O mercado imobiliário de Limeira e região registrou desaceleração em abril e interrompeu o ritmo de crescimento do mês anterior. Levantamento do CRECI-SP, com participação de 77 imobiliárias em 15 municípios, aponta queda de 23,97% nas vendas e recuo de 80,54% nas locações de imóveis residenciais usados. Apesar do resultado negativo no volume de negócios, o setor mantém estabilidade na demanda, sustentada principalmente por imóveis de padrão médio e tipologia compacta, alinhados à capacidade de financiamento das famílias e ao cenário de crédito mais restritivo.

As vendas permanecem concentradas em apartamentos, que representam 57% das negociações em abril, enquanto casas respondem por 43%. O levantamento indica predominância de unidades com dois dormitórios, perfil que domina o mercado tanto em casas (65,2%) quanto em apartamentos (76,2%).

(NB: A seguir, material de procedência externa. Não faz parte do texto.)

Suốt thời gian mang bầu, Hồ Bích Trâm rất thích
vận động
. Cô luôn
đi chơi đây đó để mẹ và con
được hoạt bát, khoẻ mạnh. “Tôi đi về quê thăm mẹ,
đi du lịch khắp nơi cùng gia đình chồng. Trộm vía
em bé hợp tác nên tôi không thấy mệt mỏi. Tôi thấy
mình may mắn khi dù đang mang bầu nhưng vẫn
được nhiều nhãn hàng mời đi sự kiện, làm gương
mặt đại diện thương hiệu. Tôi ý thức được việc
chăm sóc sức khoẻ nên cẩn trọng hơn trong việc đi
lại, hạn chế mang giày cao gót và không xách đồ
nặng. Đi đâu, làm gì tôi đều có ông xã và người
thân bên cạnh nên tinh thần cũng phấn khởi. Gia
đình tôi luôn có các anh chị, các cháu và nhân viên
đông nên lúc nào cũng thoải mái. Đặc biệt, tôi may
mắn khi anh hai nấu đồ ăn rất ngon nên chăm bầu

A preferência por imóveis menores também aparece na metragem: 56,5% das casas vendidas possuem entre 51 m² e 100 m², percentual que chega a 71% nos apartamentos. O comportamento evidencia um consumidor mais cauteloso, que prioriza o custo total da aquisição, incluindo financiamento, condomínio e manutenção.

Na faixa de valores, metade das vendas ocorre entre R$ 201 mil e R$ 300 mil, reforçando o protagonismo do segmento médio no mercado regional. Imóveis acima de R$ 501 mil representam 15,9% das transações, o que indica demanda mais restrita no alto padrão.

O financiamento habitacional segue como principal forma de pagamento, com destaque para a Caixa Econômica Federal, responsável por 56,8% das operações. Compras à vista somam 20,5%, enquanto acordos diretos entre comprador e vendedor chegam a 15,9%. Outros bancos respondem por 6,8%. No recorte geográfico, a maior parte das vendas (76,7%) ocorre em “demais regiões”, fora do centro e áreas nobres, que concentram 9,3% e 14%, respectivamente. O dado reforça a expansão para bairros periféricos e em desenvolvimento, com maior oferta de imóveis de menor custo.

Locações

O mercado de locação residencial usada apresenta retração acentuada em abril, em linha com a maior cautela financeira das famílias e o impacto do custo de vida elevado. Apesar da queda no volume de contratos, o perfil das locações permanece semelhante ao dos meses anteriores, com predominância de imóveis compactos e de padrão médio. As casas representam 83% das locações, enquanto apartamentos respondem por 17%. O segmento segue apoiado por garantias tradicionais, como fiador, caução e seguro-fiança, fundamentais para a formalização dos contratos.

Cenário econômico

O desempenho reflete o ambiente econômico nacional, marcado por juros elevados, restrição no crédito imobiliário e maior seletividade na concessão de financiamentos. Esses fatores levam consumidores a priorizar imóveis mais acessíveis e funcionais, especialmente em regiões com infraestrutura consolidada.

 

Mesmo com a retração em abril, o acumulado de 2026 ainda registra alta de 74,69% nas vendas e queda de 52,06% nas locações. No recorte de 12 meses, o setor mantém crescimento de 89,5% nas vendas e 138,09% nas locações, indicando mercado ainda aquecido no longo prazo, porém mais sensível às oscilações econômicas no curto prazo.